Excerto:
------------------------------------------------
Em França e na Holanda, em muitas escolas, à quarta à tarde não há aulas. Na Itália e na Alemanha a semana lectiva pode ser de cinco ou de seis dias — e no caso alemão uma semana de seis dias implica, no entanto, dois sábados livres por mês, como exemplifica um estudo da Fundação Francisco Manuel dos Santos, de Outubro de 2014, sobre Os Tempos na Escola. Dias da Silva lembra que Portugal apresenta uma das maiores cargas horárias semanais nos primeiros anos de escolaridade e nem por isso tem os melhores resultados.     

O tema voltou à agenda com a divulgação, no final de Junho, do calendário escolar para 2016/2017. O documento não trouxe grandes mudanças e mantém o ano lectivo “organizado de acordo com o calendário festivo religioso, ainda que o mesmo não se compagine com os ritmos e tempos de aprendizagem”, denunciou logo a Federação Nacional de Professores (Fenprof).

A FNE também fez ouvir as suas críticas. Ao PÚBLICO Dias da Silva explica que “defende há muito” a organização do ano lectivo em semestres “para reduzir de três para dois os momentos em que o aluno é avaliado quantitativamente ao longo do ano”.

E por que razão isso seria importante? Porque três momentos de avaliação são três momentos do ano em que os professores têm de se reunir, avaliar, dar notas, para afixar pautas na escola, o que o secretário-geral da FNE acha que é um gasto de tempo desnecessário. “Os professores perdem demasiado tempo a avaliar.” Dois momentos de avaliação quantitativa bastavam — um a meio do ano, outro no fim.

“Vamos ter [em 2016/17] um 1.º período com 67 dias de aulas, o 2.º terá 54 e o 3.º será de 29 dias, no caso dos alunos do 9.º, 11.º e 12.ºanos”, sublinhou na altura da divulgação do calendário Filinto Lima, presidente da ANDAEP-Associação Nacional de Directores de Agrupamentos e Escolas Públicas. “Um aluno que tem negativa nos dois primeiros períodos, fica desmotivado e não acredita que consegue recuperar num período de apenas 29 dias.” A organização em semestres ajudaria.

Não significaria que se reduzisse o número de pausas lectivas ao longo do ano, diz Dias da Silva. Nota, a propósito: “Temos menos pausas lectivas ao longo do ano do que outros países”. E férias de Verão mais prolongadas do que muitos outros.
------------------------------------------------
Dados disponíveis:

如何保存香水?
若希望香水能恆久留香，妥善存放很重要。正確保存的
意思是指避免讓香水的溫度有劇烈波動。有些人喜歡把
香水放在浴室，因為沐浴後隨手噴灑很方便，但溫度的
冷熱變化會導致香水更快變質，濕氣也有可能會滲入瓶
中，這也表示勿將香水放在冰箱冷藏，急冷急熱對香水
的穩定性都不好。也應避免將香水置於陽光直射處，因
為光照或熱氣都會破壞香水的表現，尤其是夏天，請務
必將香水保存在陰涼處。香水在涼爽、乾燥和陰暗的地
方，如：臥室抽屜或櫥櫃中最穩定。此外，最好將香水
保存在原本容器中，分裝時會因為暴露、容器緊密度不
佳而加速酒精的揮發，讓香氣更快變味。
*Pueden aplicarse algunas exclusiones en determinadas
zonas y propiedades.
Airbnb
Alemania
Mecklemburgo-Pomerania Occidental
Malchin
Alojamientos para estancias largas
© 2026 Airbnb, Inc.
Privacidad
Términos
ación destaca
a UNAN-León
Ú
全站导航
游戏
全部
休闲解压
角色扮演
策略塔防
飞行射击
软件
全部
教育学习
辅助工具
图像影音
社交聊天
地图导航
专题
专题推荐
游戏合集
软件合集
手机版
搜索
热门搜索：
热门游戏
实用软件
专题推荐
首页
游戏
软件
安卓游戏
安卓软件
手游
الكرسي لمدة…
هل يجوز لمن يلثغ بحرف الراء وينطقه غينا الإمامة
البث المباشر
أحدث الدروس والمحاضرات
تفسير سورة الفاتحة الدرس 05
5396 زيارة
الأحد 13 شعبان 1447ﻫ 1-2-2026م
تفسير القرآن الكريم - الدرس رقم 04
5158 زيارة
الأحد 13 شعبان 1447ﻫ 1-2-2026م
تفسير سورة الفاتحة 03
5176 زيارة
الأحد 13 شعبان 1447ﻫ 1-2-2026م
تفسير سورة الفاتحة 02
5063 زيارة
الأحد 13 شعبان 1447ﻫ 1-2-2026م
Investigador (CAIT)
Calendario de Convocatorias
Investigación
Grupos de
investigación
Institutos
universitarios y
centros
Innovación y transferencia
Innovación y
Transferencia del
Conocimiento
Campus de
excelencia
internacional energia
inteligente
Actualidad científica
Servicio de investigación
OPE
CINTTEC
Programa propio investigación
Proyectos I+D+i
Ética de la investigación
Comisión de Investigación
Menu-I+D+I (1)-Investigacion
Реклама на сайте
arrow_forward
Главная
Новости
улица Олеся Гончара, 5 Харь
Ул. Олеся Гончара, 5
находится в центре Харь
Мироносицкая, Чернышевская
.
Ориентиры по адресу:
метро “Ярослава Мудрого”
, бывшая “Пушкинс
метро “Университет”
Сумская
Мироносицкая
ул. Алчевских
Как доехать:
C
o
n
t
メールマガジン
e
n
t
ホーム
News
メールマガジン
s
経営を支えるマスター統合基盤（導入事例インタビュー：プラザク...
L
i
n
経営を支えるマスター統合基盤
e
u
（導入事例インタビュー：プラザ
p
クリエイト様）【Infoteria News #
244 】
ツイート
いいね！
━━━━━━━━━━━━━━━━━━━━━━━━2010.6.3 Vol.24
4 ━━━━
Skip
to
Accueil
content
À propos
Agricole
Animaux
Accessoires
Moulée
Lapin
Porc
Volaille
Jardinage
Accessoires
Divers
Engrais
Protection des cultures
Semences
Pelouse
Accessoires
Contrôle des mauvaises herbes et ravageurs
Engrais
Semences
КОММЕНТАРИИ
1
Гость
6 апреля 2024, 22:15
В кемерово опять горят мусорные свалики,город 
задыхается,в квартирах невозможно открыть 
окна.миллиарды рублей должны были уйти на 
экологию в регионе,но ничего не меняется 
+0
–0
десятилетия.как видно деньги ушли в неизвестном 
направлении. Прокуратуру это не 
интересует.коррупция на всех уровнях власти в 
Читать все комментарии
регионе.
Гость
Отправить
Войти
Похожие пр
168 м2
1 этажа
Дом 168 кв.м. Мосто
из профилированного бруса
------------------------------------------------
Tarefas a realizar:
**1.** Atualiza os registos desde o início até à linha que contém "Actualidad científica", inclusive, trocando "Privacidad" por "Privacidade" e mantendo tudo o resto igual.
**2.** Prossegue o excerto sobre o calendário escolar a partir do ponto em que acaba.
O excerto e os registos não têm qualquer relação entre si.

Respostas por tarefa:
**1.**
如何保存香水?
若希望香水能恆久留香，妥善存放很重要。正確保存的
意思是指避免讓香水的溫度有劇烈波動。有些人喜歡把
香水放在浴室，因為沐浴後隨手噴灑很方便，但溫度的
冷熱變化會導致香水更快變質，濕氣也有可能會滲入瓶
中，這也表示勿將香水放在冰箱冷藏，急冷急熱對香水
的穩定性都不好。也應避免將香水置於陽光直射處，因
為光照或熱氣都會破壞香水的表現，尤其是夏天，請務
必將香水保存在陰涼處。香水在涼爽、乾燥和陰暗的地
方，如：臥室抽屜或櫥櫃中最穩定。此外，最好將香水
保存在原本容器中，分裝時會因為暴露、容器緊密度不
佳而加速酒精的揮發，讓香氣更快變味。
*Pueden aplicarse algunas exclusiones en determinadas
zonas y propiedades.
Airbnb
Alemania
Mecklemburgo-Pomerania Occidental
Malchin
Alojamientos para estancias largas
© 2026 Airbnb, Inc.
Privacidade
Términos
ación destaca
a UNAN-León
Ú
全站导航
游戏
全部
休闲解压
角色扮演
策略塔防
飞行射击
软件
全部
教育学习
辅助工具
图像影音
社交聊天
地图导航
专题
专题推荐
游戏合集
软件合集
手机版
搜索
热门搜索：
热门游戏
实用软件
专题推荐
首页
游戏
软件
安卓游戏
安卓软件
手游
الكرسي لمدة…
هل يجوز لمن يلثغ بحرف الراء وينطقه غينا الإمامة
البث المباشر
أحدث الدروس والمحاضرات
تفسير سورة الفاتحة الدرس 05
5396 زيارة
الأحد 13 شعبان 1447ﻫ 1-2-2026م
تفسير القرآن الكريم - الدرس رقم 04
5158 زيارة
الأحد 13 شعبان 1447ﻫ 1-2-2026م
تفسير سورة الفاتحة 03
5176 زيارة
الأحد 13 شعبان 1447ﻫ 1-2-2026م
تفسير سورة الفاتحة 02
5063 زيارة
الأحد 13 شعبان 1447ﻫ 1-2-2026م
Investigador (CAIT)
Calendario de Convocatorias
Investigación
Grupos de
investigación
Institutos
universitarios y
centros
Innovación y transferencia
Innovación y
Transferencia del
Conocimiento
Campus de
excelencia
internacional energia
inteligente
Actualidad científica

**2.**
Mais uma pausa

José Eduardo Lemos, presidente do Conselho das Escolas, que ao contrário dos anteriores não vê vantagem nenhuma numa organização por semestres, também tem algumas propostas sobre uma organização diferente do ano lectivo.

Considera que faz falta, por exemplo, mais uma pausa escolar, para além das que existem (e que coincidem essencialmente com o Natal, Carnaval e Páscoa). A saber: dois dias, “em torno” do 1 de Novembro.

“O 1.º período é muito extenso, uma pausa seria bom para os alunos recarregarem baterias e para os professores poderem parar e reflectir sobre o progresso dos seus alunos”, diz.

Esta mesma proposta, recorda ainda Lemos, foi feita pelo Conselho de Escolas, no ano passado, mas não teve eco no calendário que o ministério publicou para 2016/2017. Um calendário que adiou o fim do ano, nomeadamente para os alunos do 1.º ciclo (em 2016 foram de férias no final de primeira semana de Junho, para o ano só a 23). Faz falta um ano de escola mais comprido?

O presidente do Conselho das Escolas diz que não sabe se é benéfico ou não, mas certamente “será do agrado das famílias que as crianças fiquem mais tempo na escola”.

Seja como for, “como o 3.º período é curto, prolongando-o os alunos podem ter mais tempo para recuperar”, se tiverem tido resultados mais fracos no 2.º, admite.

João Dias da Silva é que não concorda nada que as crianças estejam na escola só para estarem ocupadas. “Não se pode confundir o que são tempos de instrução e de aprendizagem com os tempos de ocupação dos alunos nos períodos em que as famílias os não podem acompanhar. De um lado estão as responsabilidades do sistema educativo, com os seus docentes; do outro lado estão responsabilidades sociais, que não podem ter resposta através do alargamento sem limites do tempo escolar.” 

Um calendário para vários anos

Mas o que realmente importaria, insiste, seria que estas questões do calendário escolar fossem debatidas com tempo e que se fixasse um que durasse alguns anos, o que permitiria que escolas e pais já soubessem com o que contar, em vez de mudar todos os anos. “O problema é que os ministros chegam ao ministério e passam o tempo a apagar incêndios, em vez de dedicarem o tempo a construir com os parceiros soluções duradouras em questões estruturais.” E esta é estrutural?

“Os tempos lectivos surgem entre as variáveis indicadas como podendo ter algum peso nos diferentes resultados encontrados nas avaliações internacionais [dos sistema educativos]”, lembra o estudo Os Tempos na Escola. E em vários países “têm sido propostas alternativas aos horários tradicionais”, como, por exemplo, “a distribuição da carga lectiva pelo ano inteiro, sem férias longas” ou “a alteração da duração da semana escolar”, por exemplo, com a concentração em quatro dias.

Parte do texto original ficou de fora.